Mitochondrial diseases are serious and often fatal conditions that affect many parts of the body, especially the brain. These diseases are hard to treat because current therapies only address symptoms and do not cure the underlying issues. One major challenge in finding better treatments is the lack of good models to study how these diseases affect the brain. Starting from patient derived stem cells, we initially created a cellular model that has brain-like structures called brain organoids. These mini-brains help us study why certain brain cells are more vulnerable to mitochondrial diseases and allow us to understand how these diseases damage the brain in hope for finding new treatment approaches.
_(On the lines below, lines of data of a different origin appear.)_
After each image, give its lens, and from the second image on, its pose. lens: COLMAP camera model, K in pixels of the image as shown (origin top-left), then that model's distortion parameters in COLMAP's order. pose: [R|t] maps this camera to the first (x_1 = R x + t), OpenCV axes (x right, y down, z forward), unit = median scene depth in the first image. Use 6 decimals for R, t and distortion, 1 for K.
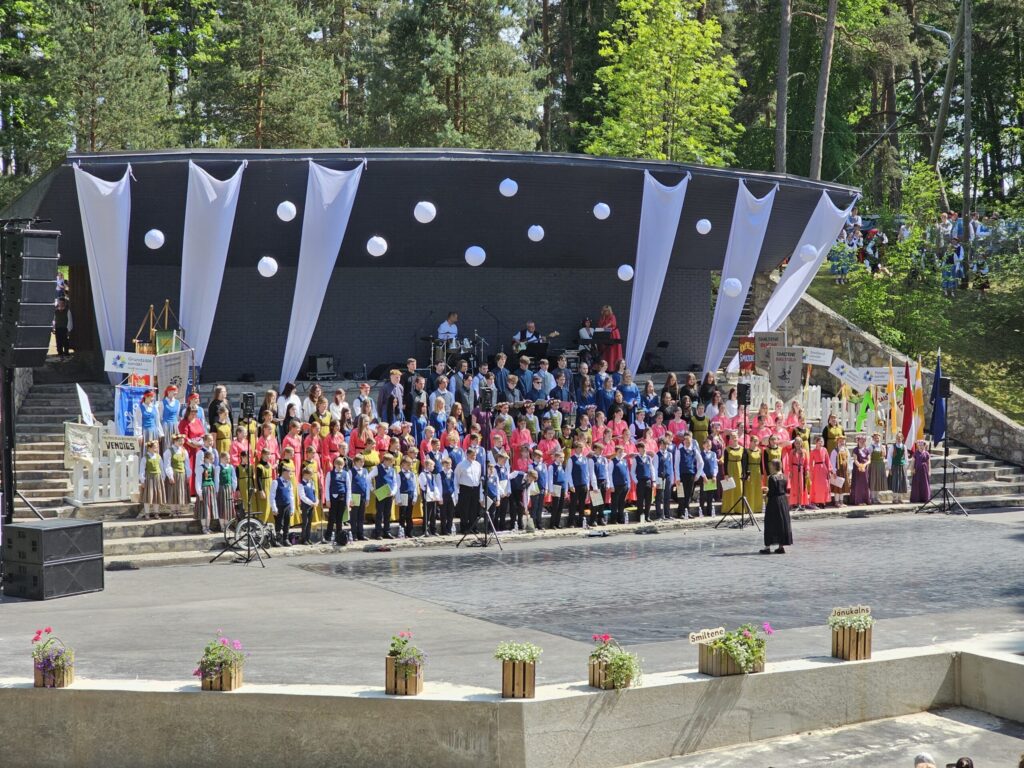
lens RADIAL K [[2021.4, 0, 513.6], [0, 2021.4, 384.1], [0, 0, 1]] dist [-0.013757, 0.556030]
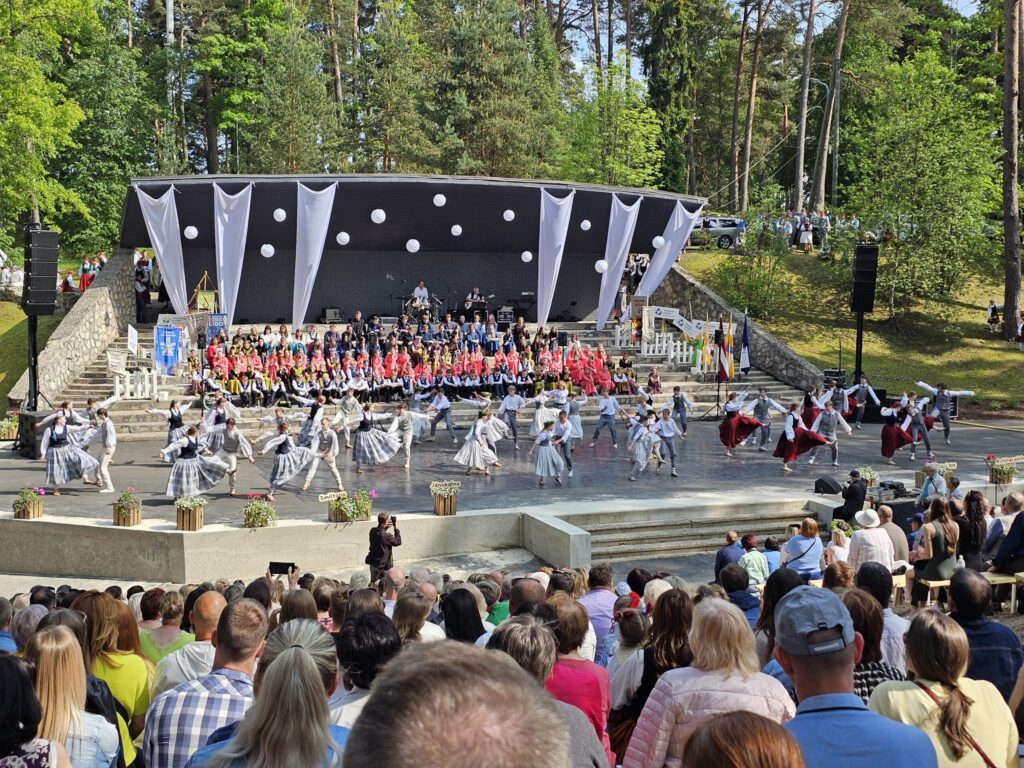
lens RADIAL K [[1386.7, 0, 514.6], [0, 1386.7, 384.0], [0, 0, 1]] dist [0.187594, -0.500749]
pose [[0.984169, 0.025577, -0.175377, 0.253849], [-0.016956, 0.998581, 0.050482, -0.013162], [0.176419, -0.046709, 0.983206, -0.029792]]
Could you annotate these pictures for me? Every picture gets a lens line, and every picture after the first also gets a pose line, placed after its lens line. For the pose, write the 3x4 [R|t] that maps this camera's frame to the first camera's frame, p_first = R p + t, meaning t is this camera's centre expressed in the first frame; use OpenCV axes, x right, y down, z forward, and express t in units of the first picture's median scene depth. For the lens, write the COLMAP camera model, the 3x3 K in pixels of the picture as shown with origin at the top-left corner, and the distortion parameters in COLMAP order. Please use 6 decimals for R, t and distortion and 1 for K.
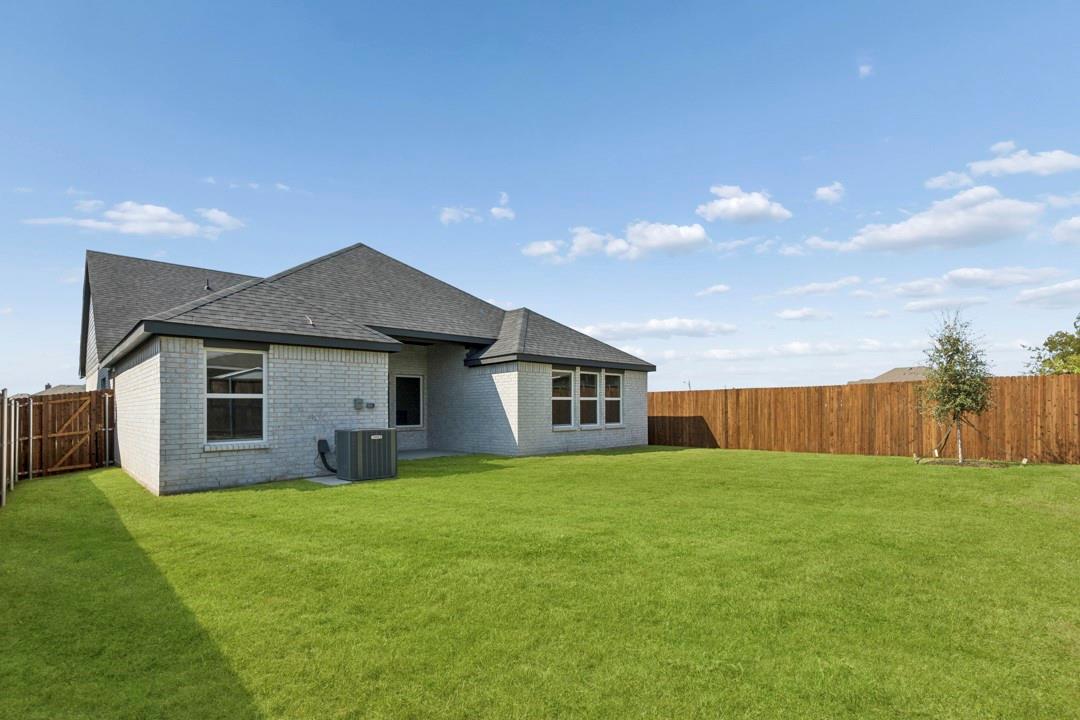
lens RADIAL K [[500.5, 0, 554.5], [0, 500.5, 333.0], [0, 0, 1]] dist [0.000827, -0.000077]
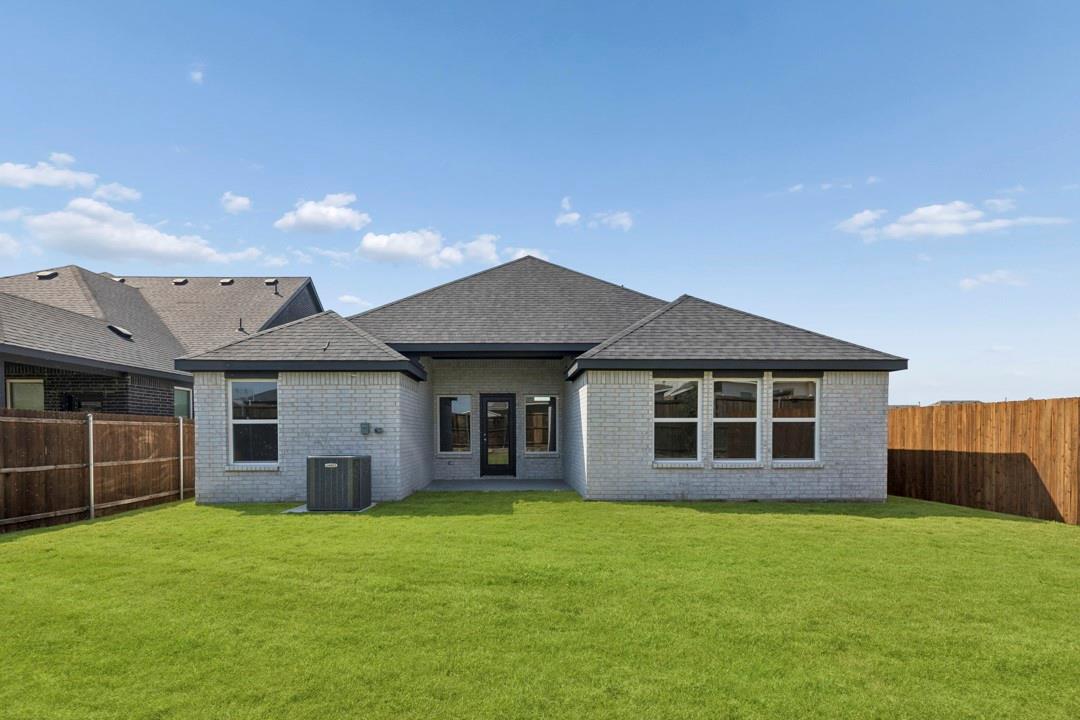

To improve our research, we plan to create a more complex brain-like model that includes additional brain regions. This is important because patients with MELAS, a type of mitochondrial disease, often suffer from severe, hard-to-treat epilepsy. Certain brain cells, called interneurons, are particularly affected in epilepsy. These highly active cells need a lot of energy, making them more vulnerable to mitochondrial problems.

Using these advanced models, we will study changes in molecules and energy processes. We will also use special recordings to examine the brain's electrical circuits and understand how these cells function. Additionally, we will investigate how connections between different types of neurons are formed and how they are affected by mitochondrial defects.

Ultimately, this advanced model will help us not only with MELAS but also with other mitochondrial disorders, potentially leading to better treatments and outcomes for patients with these challenging diseases.

By studying the mitochondria in these specific cells, we hope to understand why they are more affected in mitochondrial diseases. Our goal is to uncover the detailed mechanisms that lead to seizures in these conditions and to identify new treatment strategies.